A highlight of the last night of Raleigh's Kings Barcade last month was the return of the long-gone guitar/drums duo Loners, and they rocked it like they'd never quit. Lucky for us, they're sticking together long enough to play some more shows, including Saturday at RebusFest -- a daylong free music and arts festival at Rebus Works gallery in Raleigh's Boylan Heights.

More Weekend

Tonight: The always-fun Asylum Street Spankers are at Carrboro ArtsCenter; Raleigh's Hideaway BBQ has the strong one-two punch of Scott Miller and Anne McCue; Chip Robinson's Vibekillers bring their reign of terror to Raleigh's Pour House; and singer/songwriter funnyman Robert Earl Keen plays the Lincoln Theatre.

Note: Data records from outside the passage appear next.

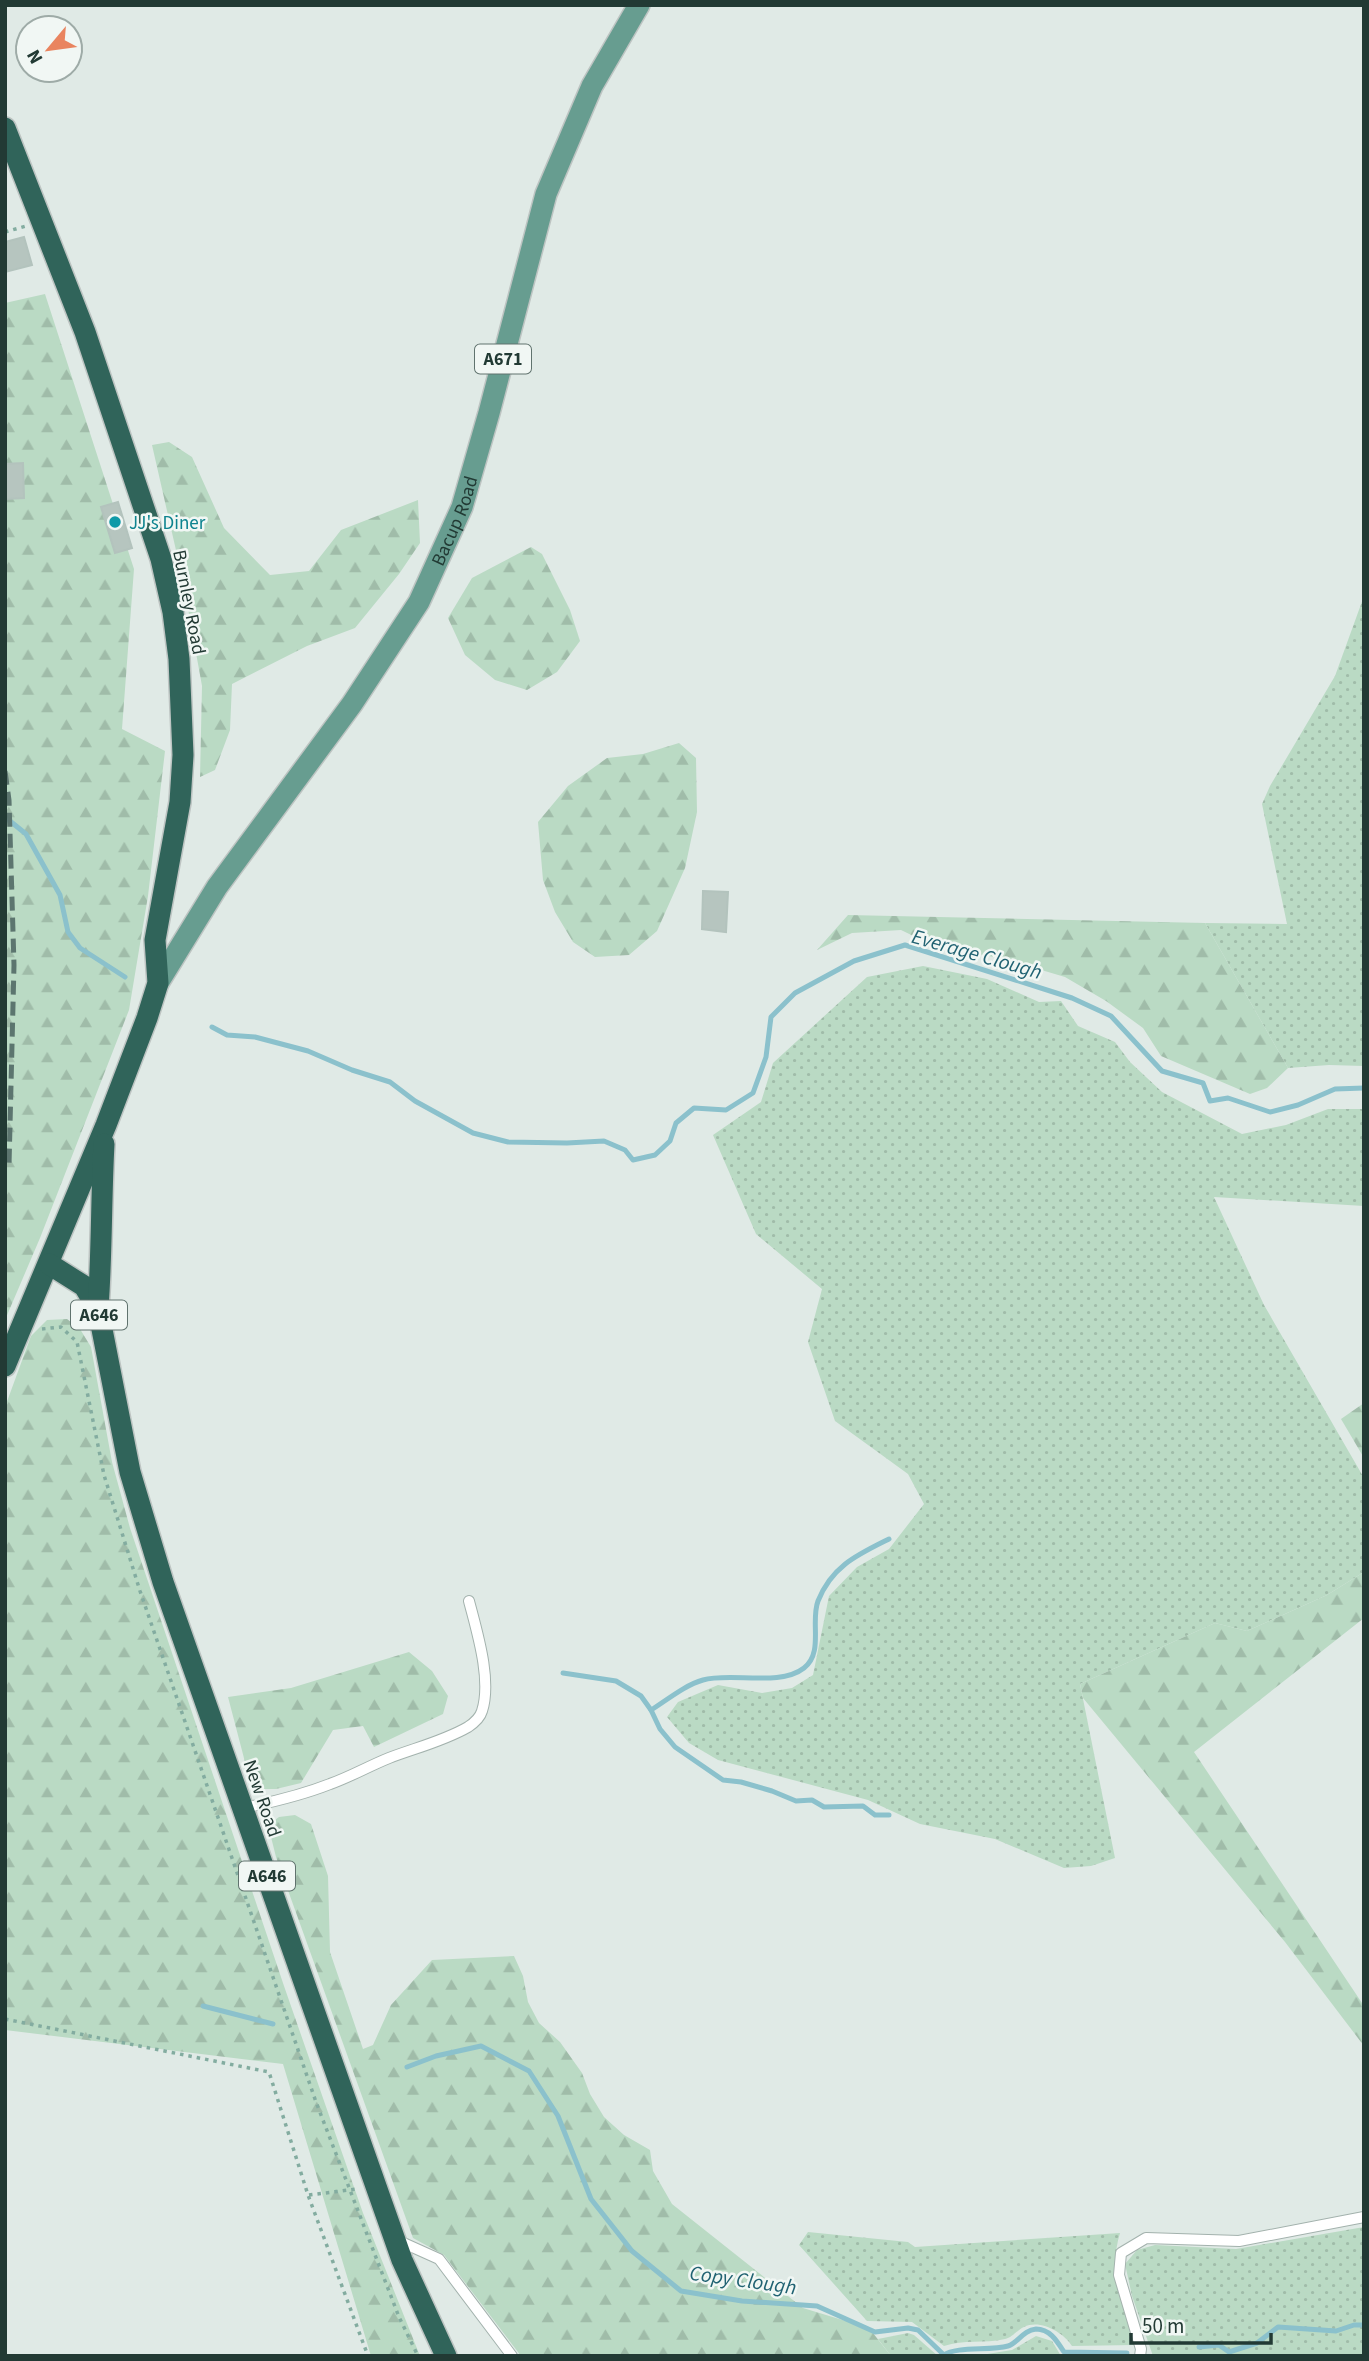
<svg xmlns="http://www.w3.org/2000/svg" width="1369" height="2361" font-family="'Source Sans 3',sans-serif">
  <defs>
    <pattern id="green-dots" width="8" height="8" patternUnits="userSpaceOnUse" patternTransform="scale(1.75)"><rect width="8" height="8" fill="#badac4"/><path d="M2 2h.1M6 6h.1" fill="none" stroke="#a0bca9" stroke-width="1.8" stroke-linecap="round"/></pattern>
    <pattern id="forest-firs" width="22" height="20" patternUnits="userSpaceOnUse" patternTransform="scale(1.75)"><rect width="22" height="20" fill="#badac4"/><path d="M5 1l3.5 6h-7zM16 11l3.5 6h-7z" fill="#a0bca9"/></pattern>
  </defs>
  <rect width="100%" height="100%" fill="#e0eae6"/>
  <!-- green -->
  <g fill="url(#green-dots)">
    <path d="M 1364,596 L 1364,1066 L 1329,1065 L 1288,1068 L 1205,923 L 1287,924 L 1262,804 L 1270,786 L 1335,676 Z"/>
    <path d="M 923,966 L 987,979 L 1039,1002 L 1061,1001 L 1078,1026 L 1115,1042 L 1130,1062 L 1162,1092 L 1242,1134 L 1286,1125 L 1328,1109 L 1364,1109 L 1364,1206 L 1214,1197 L 1264,1305 L 1364,1478 L 1364,1572 L 1327,1595 L 1247,1631 L 1215,1623 L 1080,1684 L 1115,1858 L 1091,1866 L 1064,1868 L 995,1839 L 920,1824 L 868,1800 L 718,1760 L 689,1743 L 667,1717 L 678,1702 L 718,1685 L 762,1693 L 792,1688 L 813,1675 L 829,1596 L 857,1567 L 889,1549 L 924,1504 L 908,1474 L 835,1421 L 808,1342 L 822,1289 L 756,1234 L 713,1135 L 761,1102 L 773,1063 L 867,977 Z"/>
    <path d="M 1364,2227 L 1364,2356 L 1153,2356 L 1132,2296 L 1125,2264 L 1137,2250 L 1155,2245 L 1236,2249 Z"/>
    <path d="M 808,2232 L 908,2242 L 915,2247 L 1120,2233 C 1108,2271 1124,2307 1134,2345 L 1072,2346 C 1063,2332 1040,2319 1024,2327 C 1017,2330 1012,2338 1005,2339 C 984,2344 964,2339 944,2346 L 912,2322 L 867,2321 L 799,2245 Z"/>
    <path d="M 908,2333 L 914,2335 L 938,2356 L 891,2356 L 878,2339 Z"/>
    <path d="M 1036,2336 L 1052,2341 L 1061,2356 L 975,2356 L 1012,2350 Z"/>
  </g>
  <!-- forest -->
  <g fill="url(#forest-firs)">
    <path d="M 45,294 L 134,569 L 122,729 L 165,751 L 148,896 L 129,1010 L 40,1238 L 5,1320 L 5,303 Z"/>
    <path d="M 169,442 L 192,457 L 224,528 L 270,575 L 309,571 L 341,530 L 418,500 L 420,543 L 399,574 L 355,628 L 307,646 L 232,684 L 230,730 L 215,770 L 200,777 L 202,686 L 183,581 L 152,445 Z"/>
    <path d="M 531,547 L 542,554 L 570,610 L 580,641 L 557,672 L 527,690 L 495,680 L 465,655 L 448,618 L 472,578 Z"/>
    <path d="M 679,743 L 696,758 L 697,812 L 685,868 L 657,931 L 629,955 L 595,957 L 573,942 L 555,912 L 543,880 L 538,822 L 568,786 L 607,758 L 643,754 Z"/>
    <path d="M 848,915 L 1205,923 L 1288,1068 L 1267,1088 L 1250,1094 L 1161,1056 L 1143,1028 L 1106,1001 L 1065,977 L 1004,959 L 932,945 L 901,930 L 852,933 L 817,950 Z"/>
    <path d="M 67,1319 L 80,1329 L 91,1347 L 112,1462 L 130,1528 L 284,1986 L 363,2213 L 420,2356 L 371,2356 L 283,2064 L 5,2030 L 5,1407 L 31,1336 L 47,1320 Z"/>
    <path d="M 1364,1403 L 1364,1458 L 1341,1419 Z"/>
    <path d="M 1364,1572 L 1364,1618 L 1194,1752 L 1364,2006 L 1364,2046 L 1285,1942 L 1083,1698 L 1080,1684 L 1215,1623 L 1247,1631 L 1327,1595 Z"/>
    <path d="M 409,1652 L 432,1671 L 448,1696 L 443,1714 L 374,1747 L 363,1726 L 333,1730 L 301,1783 L 276,1789 L 255,1789 L 245,1762 L 228,1697 L 291,1688 Z"/>
    <path d="M 295,1815 L 311,1824 L 328,1876 L 330,1952 L 363,2049 L 373,2045 L 391,2005 L 432,1960 L 514,1956 L 523,1976 L 528,2002 L 539,2023 L 560,2042 L 582,2073 L 590,2094 L 604,2117 L 624,2135 L 650,2150 L 653,2171 L 672,2204 L 803,2308 L 869,2328 L 891,2356 L 521,2356 L 444,2255 L 413,2238 L 276,1857 L 268,1825 L 279,1817 Z"/>
  </g>
  <g fill="none" stroke-linecap="round" stroke-linejoin="round">
    <!-- stream -->
    <g stroke="#8bc1cc" stroke-width="5">
      <path d="M 5,817 L 26,834 L 60,895 L 68,932 L 80,948 L 125,977"/>
      <path d="M 212,1027 L 227,1035 L 255,1037 L 308,1051 L 352,1070 L 390,1082 L 415,1101 L 473,1133 L 508,1142 L 567,1143 L 604,1141 L 625,1150 L 633,1160 L 655,1155 L 670,1141 L 676,1123 L 694,1108 L 726,1110 L 753,1093 L 766,1057 L 771,1017 L 795,993 L 854,961 L 905,945 L 1072,998 L 1111,1016 L 1162,1071 L 1203,1083 L 1210,1101 L 1228,1098 L 1270,1112 L 1298,1105 L 1335,1089 L 1364,1088"/>
      <path d="M 563,1673 L 616,1681 L 641,1696 L 651,1710 L 660,1729 L 675,1747 L 723,1780 L 741,1782 L 772,1791 L 796,1801 L 812,1800 L 824,1807 L 863,1806 L 875,1815 L 889,1815"/>
      <path d="M 651,1710 C 667,1700 685,1685 703,1680 C 730,1672 780,1687 804,1668 C 824,1652 810,1622 818,1601 C 832,1566 857,1555 889,1539"/>
      <path d="M 203,2006 L 273,2024"/>
      <path d="M 407,2067 L 436,2056 L 481,2046 L 529,2071 L 558,2116 L 591,2199 L 632,2251 L 681,2291 L 742,2301 L 817,2306 L 875,2332 L 908,2328 L 918,2330 L 944,2355 C 956,2346 990,2351 1008,2346 C 1018,2343 1023,2330 1036,2329 C 1050,2329 1057,2341 1064,2352 L 1127,2353"/>
      <path d="M 1199,2347 L 1219,2345 L 1229,2352 L 1257,2343 L 1278,2327 L 1336,2331 L 1354,2325 L 1364,2325"/>
    </g>
  </g>
  <!-- building -->
  <g fill="#b6c5bf" stroke="#b3c3bd" stroke-width="2">
    <path d="M 24,237 L 32,265 L 5,272 L 5,242 Z"/>
    <path d="M 23,463 L 24,498 L 5,499 L 5,464 Z"/>
    <path d="M 118,502 L 132,548 L 115,553 L 101,507 Z"/>
    <path d="M 703,891 L 728,892 L 726,932 L 702,929 Z"/>
  </g>
  <g fill="none" stroke-linecap="round" stroke-linejoin="round">
    <defs>
      <g id="lane">
        <path d="M 243,1808 C 273,1802 302,1795 330,1784 C 350,1777 369,1766 389,1758 C 415,1748 444,1741 468,1727 C 474,1723 480,1718 482,1711 C 492,1680 477,1632 469,1601"/>
        <path d="M 399,2241 L 439,2259 L 512,2356"/>
        <path d="M 1140,2356 L 1141,2349 L 1119,2275 L 1121,2253 L 1146,2238 L 1239,2241 L 1364,2217"/>
      </g>
      <g id="primary">
        <path id="s1" d="M 158,983 L 217,887 L 352,704 L 419,602 L 462,507 L 489,413 L 546,194 L 592,86 L 639,5"/>
      </g>
      <g id="highway">
        <path d="M 5,128 L 85,332 L 161,559 L 173,612 L 179,659 L 183,755 L 180,802 L 155,940 L 158,983 L 147,1018 L 106,1125 L 5,1366"/>
        <path d="M 49,1264 L 84,1286 L 98,1309 L 130,1472 L 163,1582 L 402,2260 L 446,2356"/>
        <path d="M 98,1308 C 102,1254 101,1199 104,1144"/>
      </g>
    </defs>
    <!-- lane casing -->
    <use href="#lane" stroke="#a3b2ad" stroke-width="12"/>
    <!-- primary casing -->
    <use href="#primary" stroke="#bdc4c2" stroke-width="24"/>
    <!-- highway casing -->
    <use href="#highway" stroke="#bdc4c2" stroke-width="24"/>
    <!-- path -->
    <g stroke="#83aca0" stroke-width="3.5" stroke-dasharray="3.5 5" stroke-linecap="butt">
      <path d="M 5,232 L 26,226"/>
      <path d="M 42,1329 L 61,1327 L 77,1342 L 104,1475 L 140,1591 L 316,2102 L 399,2317 L 418,2356"/>
      <path d="M 5,2019 L 269,2072 L 308,2195 L 368,2356"/>
      <path d="M 309,2195 L 357,2189"/>
    </g>
    <!-- lane -->
    <use href="#lane" stroke="#fff" stroke-width="10"/>
    <!-- primary -->
    <use href="#primary" stroke="#679d90" stroke-width="21"/>
    <!-- highway -->
    <use href="#highway" stroke="#30645a" stroke-width="21"/>
    <!-- rail -->
    <path stroke="#5c756f" stroke-width="5" stroke-dasharray="14 7" stroke-linecap="butt" d="M 5,771 L 9,800 L 14,965 L 9,1165"/>
  </g>
  <!-- markers -->
  <circle fill="#0f9aa8" stroke="#f1f7f4" stroke-width="2.5" cx="115" cy="522" r="7"/>
  <g text-anchor="middle" stroke-width="5" stroke-linejoin="round" paint-order="stroke">
    <!-- shield labels -->
    <g fill="#f1f7f4" stroke="#60736e" stroke-width="2">
      <rect x="475" y="344.5" width="56" height="29" rx="5"/>
      <rect x="71" y="1300.5" width="56" height="29" rx="5"/>
      <rect x="239" y="1861.5" width="56" height="29" rx="5"/>
    </g>
    <g font-size="18" font-weight="bold" fill="#223a34">
      <text x="503" y="365">A671</text>
      <text x="99" y="1321">A646</text>
      <text x="267" y="1882">A646</text>
    </g>
    <!-- street labels -->
    <g font-size="19" fill="#223a34" stroke="#f1f7f4">
      <text dy="7" stroke="none"><textPath href="#s1" startOffset="551">Bacup Road</textPath></text>
      <text transform="translate(190 602) rotate(79)" y="7">Burnley Road</text>
      <text transform="translate(263 1798) rotate(71)" y="7">New Road</text>
    </g>
    <!-- culture labels -->
    <g font-size="19" fill="#0d838f" stroke="#f1f7f4" text-anchor="start">
      <text x="129" y="529">JJ's Diner</text>
    </g>
    <!-- water labels -->
    <g font-size="21" font-style="italic" fill="#206272" stroke="#f1f7f4">
      <text transform="translate(977 954) rotate(16)" y="7">Everage Clough</text>
      <text transform="translate(743 2280) rotate(8)" y="7">Copy Clough</text>
    </g>
  </g>
  <!-- border -->
  <rect width="1369" height="2361" fill="none" stroke="#223a34" stroke-width="14"/>
  <!-- north arrow -->
  <g transform="translate(49 49) rotate(241)"><circle r="33" fill="#f1f7f4" stroke="#9eaba7" stroke-width="2"/>
  <path d="M0-5L12 26L0 18L-12 26Z" fill="#e9845f"/>
  <text y="-10" font-size="19" font-weight="bold" text-anchor="middle" fill="#223a34">N</text>
  </g>
  <!-- scale -->
  <path d="M1131 2333v10h140v-10" fill="none" stroke="#223a34" stroke-width="3.5"/>
  <text x="1142" y="2333" font-size="21" fill="#223a34" stroke="#f1f7f4" stroke-width="5" paint-order="stroke">50 m</text>
</svg>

Saturday: Six bands battle it out at Durham's American Tobacco Amphitheatre to decide the winner of the Triangle Corporate Battle of the Bands, with The Old Ceremony as a great closing-act bonus; guitar gurus Johnny Winter and Cyril Lance play the ArtsCenter; and Kaze, recently signed to Rawkus Records, highlights a hip-hop bill at Raleigh's Berkeley Cafe.